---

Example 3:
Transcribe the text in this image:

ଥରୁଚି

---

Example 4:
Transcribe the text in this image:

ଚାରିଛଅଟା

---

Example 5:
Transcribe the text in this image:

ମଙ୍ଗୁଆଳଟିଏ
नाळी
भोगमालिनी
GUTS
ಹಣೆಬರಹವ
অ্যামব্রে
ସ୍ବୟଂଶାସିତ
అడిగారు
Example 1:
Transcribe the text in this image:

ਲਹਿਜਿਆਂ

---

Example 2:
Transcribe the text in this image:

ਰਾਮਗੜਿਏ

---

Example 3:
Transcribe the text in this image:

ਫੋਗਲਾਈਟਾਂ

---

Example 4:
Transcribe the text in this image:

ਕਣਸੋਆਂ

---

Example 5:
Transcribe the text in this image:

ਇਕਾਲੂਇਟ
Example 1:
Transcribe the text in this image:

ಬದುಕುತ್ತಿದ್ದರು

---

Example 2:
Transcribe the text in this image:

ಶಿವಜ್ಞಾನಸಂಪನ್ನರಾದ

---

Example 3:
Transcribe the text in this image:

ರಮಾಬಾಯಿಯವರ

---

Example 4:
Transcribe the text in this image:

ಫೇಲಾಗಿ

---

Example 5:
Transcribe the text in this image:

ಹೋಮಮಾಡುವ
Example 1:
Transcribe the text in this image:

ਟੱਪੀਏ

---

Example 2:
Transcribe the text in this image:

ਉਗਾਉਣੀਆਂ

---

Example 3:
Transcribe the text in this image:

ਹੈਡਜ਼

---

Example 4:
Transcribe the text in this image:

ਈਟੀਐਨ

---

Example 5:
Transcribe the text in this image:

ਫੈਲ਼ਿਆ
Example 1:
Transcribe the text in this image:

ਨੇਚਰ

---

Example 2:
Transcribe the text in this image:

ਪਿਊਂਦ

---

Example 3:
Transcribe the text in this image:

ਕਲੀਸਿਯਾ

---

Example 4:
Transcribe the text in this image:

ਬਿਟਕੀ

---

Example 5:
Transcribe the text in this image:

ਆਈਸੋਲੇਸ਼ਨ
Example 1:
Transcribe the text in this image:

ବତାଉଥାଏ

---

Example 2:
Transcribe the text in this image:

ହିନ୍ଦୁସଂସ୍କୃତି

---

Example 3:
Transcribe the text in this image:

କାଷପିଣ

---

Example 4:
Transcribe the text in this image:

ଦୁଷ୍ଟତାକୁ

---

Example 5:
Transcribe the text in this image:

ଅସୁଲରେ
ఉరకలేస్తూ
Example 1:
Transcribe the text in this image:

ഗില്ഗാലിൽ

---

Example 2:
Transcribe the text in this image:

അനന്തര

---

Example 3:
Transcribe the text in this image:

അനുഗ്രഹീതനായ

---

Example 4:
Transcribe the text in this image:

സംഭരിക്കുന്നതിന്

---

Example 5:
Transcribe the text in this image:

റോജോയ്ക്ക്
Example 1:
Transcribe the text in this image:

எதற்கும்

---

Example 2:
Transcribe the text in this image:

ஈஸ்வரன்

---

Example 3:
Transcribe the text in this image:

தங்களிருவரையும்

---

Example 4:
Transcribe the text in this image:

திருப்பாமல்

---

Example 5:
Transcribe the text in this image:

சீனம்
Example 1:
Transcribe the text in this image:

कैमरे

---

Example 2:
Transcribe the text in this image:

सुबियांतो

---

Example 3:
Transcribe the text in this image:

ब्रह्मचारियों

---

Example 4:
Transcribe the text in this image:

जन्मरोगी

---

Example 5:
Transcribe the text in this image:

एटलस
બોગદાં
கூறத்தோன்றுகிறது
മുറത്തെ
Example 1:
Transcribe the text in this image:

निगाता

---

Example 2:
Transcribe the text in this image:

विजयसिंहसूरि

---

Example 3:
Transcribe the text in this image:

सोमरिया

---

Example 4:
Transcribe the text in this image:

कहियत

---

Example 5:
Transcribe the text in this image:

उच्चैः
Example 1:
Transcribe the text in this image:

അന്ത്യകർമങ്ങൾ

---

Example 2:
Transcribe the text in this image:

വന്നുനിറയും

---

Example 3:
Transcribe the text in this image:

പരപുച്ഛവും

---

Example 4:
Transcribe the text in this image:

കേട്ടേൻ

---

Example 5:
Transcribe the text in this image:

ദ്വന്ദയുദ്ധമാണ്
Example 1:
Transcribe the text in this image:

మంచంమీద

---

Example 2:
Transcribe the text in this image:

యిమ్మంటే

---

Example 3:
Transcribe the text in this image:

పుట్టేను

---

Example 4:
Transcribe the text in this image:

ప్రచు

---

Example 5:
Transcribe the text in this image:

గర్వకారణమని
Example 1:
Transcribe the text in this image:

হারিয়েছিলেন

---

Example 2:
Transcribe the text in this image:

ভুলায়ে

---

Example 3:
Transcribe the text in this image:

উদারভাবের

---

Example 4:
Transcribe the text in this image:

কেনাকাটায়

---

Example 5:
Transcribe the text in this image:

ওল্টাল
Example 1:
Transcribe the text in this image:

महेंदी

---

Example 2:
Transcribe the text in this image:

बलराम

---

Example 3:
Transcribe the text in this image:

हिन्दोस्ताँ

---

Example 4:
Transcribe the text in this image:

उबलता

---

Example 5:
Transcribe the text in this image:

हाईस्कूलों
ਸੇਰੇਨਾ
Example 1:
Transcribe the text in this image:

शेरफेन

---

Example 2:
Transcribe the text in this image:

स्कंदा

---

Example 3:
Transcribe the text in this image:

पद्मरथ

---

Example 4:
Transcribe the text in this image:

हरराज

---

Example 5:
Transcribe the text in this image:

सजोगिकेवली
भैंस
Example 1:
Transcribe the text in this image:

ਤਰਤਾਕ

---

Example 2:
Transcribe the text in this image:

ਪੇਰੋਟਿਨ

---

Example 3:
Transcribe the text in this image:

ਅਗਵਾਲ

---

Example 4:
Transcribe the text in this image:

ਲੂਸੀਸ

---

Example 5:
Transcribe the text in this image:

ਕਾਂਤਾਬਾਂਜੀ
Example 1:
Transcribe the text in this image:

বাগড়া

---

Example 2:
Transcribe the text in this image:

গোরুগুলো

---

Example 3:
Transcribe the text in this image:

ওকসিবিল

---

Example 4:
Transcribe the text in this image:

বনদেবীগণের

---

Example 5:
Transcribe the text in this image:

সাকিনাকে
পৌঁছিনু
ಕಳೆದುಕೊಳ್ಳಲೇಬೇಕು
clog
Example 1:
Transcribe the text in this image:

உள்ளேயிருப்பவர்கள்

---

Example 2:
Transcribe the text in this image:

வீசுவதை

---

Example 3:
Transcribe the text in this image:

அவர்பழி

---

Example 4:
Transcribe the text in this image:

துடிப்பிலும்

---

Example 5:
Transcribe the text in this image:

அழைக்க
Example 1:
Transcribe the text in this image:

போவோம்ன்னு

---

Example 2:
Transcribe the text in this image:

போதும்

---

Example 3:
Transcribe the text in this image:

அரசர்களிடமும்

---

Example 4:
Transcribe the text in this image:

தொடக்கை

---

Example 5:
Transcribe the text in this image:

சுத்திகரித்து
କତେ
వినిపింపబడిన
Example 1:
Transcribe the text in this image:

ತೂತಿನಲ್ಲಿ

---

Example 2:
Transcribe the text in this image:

> _TO BE DONE_
Reproduce every one of the records above word for word, keeping each line unchanged and in its original order.

> _EXERCISE OUTPUT_
---

Example 3:
Transcribe the text in this image:

ଥରୁଚି

---

Example 4:
Transcribe the text in this image:

ଚାରିଛଅଟା

---

Example 5:
Transcribe the text in this image:

ମଙ୍ଗୁଆଳଟିଏ
नाळी
भोगमालिनी
GUTS
ಹಣೆಬರಹವ
অ্যামব্রে
ସ୍ବୟଂଶାସିତ
అడిగారు
Example 1:
Transcribe the text in this image:

ਲਹਿਜਿਆਂ

---

Example 2:
Transcribe the text in this image:

ਰਾਮਗੜਿਏ

---

Example 3:
Transcribe the text in this image:

ਫੋਗਲਾਈਟਾਂ

---

Example 4:
Transcribe the text in this image:

ਕਣਸੋਆਂ

---

Example 5:
Transcribe the text in this image:

ਇਕਾਲੂਇਟ
Example 1:
Transcribe the text in this image:

ಬದುಕುತ್ತಿದ್ದರು

---

Example 2:
Transcribe the text in this image:

ಶಿವಜ್ಞಾನಸಂಪನ್ನರಾದ

---

Example 3:
Transcribe the text in this image:

ರಮಾಬಾಯಿಯವರ

---

Example 4:
Transcribe the text in this image:

ಫೇಲಾಗಿ

---

Example 5:
Transcribe the text in this image:

ಹೋಮಮಾಡುವ
Example 1:
Transcribe the text in this image:

ਟੱਪੀਏ

---

Example 2:
Transcribe the text in this image:

ਉਗਾਉਣੀਆਂ

---

Example 3:
Transcribe the text in this image:

ਹੈਡਜ਼

---

Example 4:
Transcribe the text in this image:

ਈਟੀਐਨ

---

Example 5:
Transcribe the text in this image:

ਫੈਲ਼ਿਆ
Example 1:
Transcribe the text in this image:

ਨੇਚਰ

---

Example 2:
Transcribe the text in this image:

ਪਿਊਂਦ

---

Example 3:
Transcribe the text in this image:

ਕਲੀਸਿਯਾ

---

Example 4:
Transcribe the text in this image:

ਬਿਟਕੀ

---

Example 5:
Transcribe the text in this image:

ਆਈਸੋਲੇਸ਼ਨ
Example 1:
Transcribe the text in this image:

ବତାଉଥାଏ

---

Example 2:
Transcribe the text in this image:

ହିନ୍ଦୁସଂସ୍କୃତି

---

Example 3:
Transcribe the text in this image:

କାଷପିଣ

---

Example 4:
Transcribe the text in this image:

ଦୁଷ୍ଟତାକୁ

---

Example 5:
Transcribe the text in this image:

ଅସୁଲରେ
ఉరకలేస్తూ
Example 1:
Transcribe the text in this image:

ഗില്ഗാലിൽ

---

Example 2:
Transcribe the text in this image:

അനന്തര

---

Example 3:
Transcribe the text in this image:

അനുഗ്രഹീതനായ

---

Example 4:
Transcribe the text in this image:

സംഭരിക്കുന്നതിന്

---

Example 5:
Transcribe the text in this image:

റോജോയ്ക്ക്
Example 1:
Transcribe the text in this image:

எதற்கும்

---

Example 2:
Transcribe the text in this image:

ஈஸ்வரன்

---

Example 3:
Transcribe the text in this image:

தங்களிருவரையும்

---

Example 4:
Transcribe the text in this image:

திருப்பாமல்

---

Example 5:
Transcribe the text in this image:

சீனம்
Example 1:
Transcribe the text in this image:

कैमरे

---

Example 2:
Transcribe the text in this image:

सुबियांतो

---

Example 3:
Transcribe the text in this image:

ब्रह्मचारियों

---

Example 4:
Transcribe the text in this image:

जन्मरोगी

---

Example 5:
Transcribe the text in this image:

एटलस
બોગદાં
கூறத்தோன்றுகிறது
മുറത്തെ
Example 1:
Transcribe the text in this image:

निगाता

---

Example 2:
Transcribe the text in this image:

विजयसिंहसूरि

---

Example 3:
Transcribe the text in this image:

सोमरिया

---

Example 4:
Transcribe the text in this image:

कहियत

---

Example 5:
Transcribe the text in this image:

उच्चैः
Example 1:
Transcribe the text in this image:

അന്ത്യകർമങ്ങൾ

---

Example 2:
Transcribe the text in this image:

വന്നുനിറയും

---

Example 3:
Transcribe the text in this image:

പരപുച്ഛവും

---

Example 4:
Transcribe the text in this image:

കേട്ടേൻ

---

Example 5:
Transcribe the text in this image:

ദ്വന്ദയുദ്ധമാണ്
Example 1:
Transcribe the text in this image:

మంచంమీద

---

Example 2:
Transcribe the text in this image:

యిమ్మంటే

---

Example 3:
Transcribe the text in this image:

పుట్టేను

---

Example 4:
Transcribe the text in this image:

ప్రచు

---

Example 5:
Transcribe the text in this image:

గర్వకారణమని
Example 1:
Transcribe the text in this image:

হারিয়েছিলেন

---

Example 2:
Transcribe the text in this image:

ভুলায়ে

---

Example 3:
Transcribe the text in this image:

উদারভাবের

---

Example 4:
Transcribe the text in this image:

কেনাকাটায়

---

Example 5:
Transcribe the text in this image:

ওল্টাল
Example 1:
Transcribe the text in this image:

महेंदी

---

Example 2:
Transcribe the text in this image:

बलराम

---

Example 3:
Transcribe the text in this image:

हिन्दोस्ताँ

---

Example 4:
Transcribe the text in this image:

उबलता

---

Example 5:
Transcribe the text in this image:

हाईस्कूलों
ਸੇਰੇਨਾ
Example 1:
Transcribe the text in this image:

शेरफेन

---

Example 2:
Transcribe the text in this image:

स्कंदा

---

Example 3:
Transcribe the text in this image:

पद्मरथ

---

Example 4:
Transcribe the text in this image:

हरराज

---

Example 5:
Transcribe the text in this image:

सजोगिकेवली
भैंस
Example 1:
Transcribe the text in this image:

ਤਰਤਾਕ

---

Example 2:
Transcribe the text in this image:

ਪੇਰੋਟਿਨ

---

Example 3:
Transcribe the text in this image:

ਅਗਵਾਲ

---

Example 4:
Transcribe the text in this image:

ਲੂਸੀਸ

---

Example 5:
Transcribe the text in this image:

ਕਾਂਤਾਬਾਂਜੀ
Example 1:
Transcribe the text in this image:

বাগড়া

---

Example 2:
Transcribe the text in this image:

গোরুগুলো

---

Example 3:
Transcribe the text in this image:

ওকসিবিল

---

Example 4:
Transcribe the text in this image:

বনদেবীগণের

---

Example 5:
Transcribe the text in this image:

সাকিনাকে
পৌঁছিনু
ಕಳೆದುಕೊಳ್ಳಲೇಬೇಕು
clog
Example 1:
Transcribe the text in this image:

உள்ளேயிருப்பவர்கள்

---

Example 2:
Transcribe the text in this image:

வீசுவதை

---

Example 3:
Transcribe the text in this image:

அவர்பழி

---

Example 4:
Transcribe the text in this image:

துடிப்பிலும்

---

Example 5:
Transcribe the text in this image:

அழைக்க
Example 1:
Transcribe the text in this image:

போவோம்ன்னு

---

Example 2:
Transcribe the text in this image:

போதும்

---

Example 3:
Transcribe the text in this image:

அரசர்களிடமும்

---

Example 4:
Transcribe the text in this image:

தொடக்கை

---

Example 5:
Transcribe the text in this image:

சுத்திகரித்து
କତେ
వినిపింపబడిన
Example 1:
Transcribe the text in this image:

ತೂತಿನಲ್ಲಿ

---

Example 2:
Transcribe the text in this image:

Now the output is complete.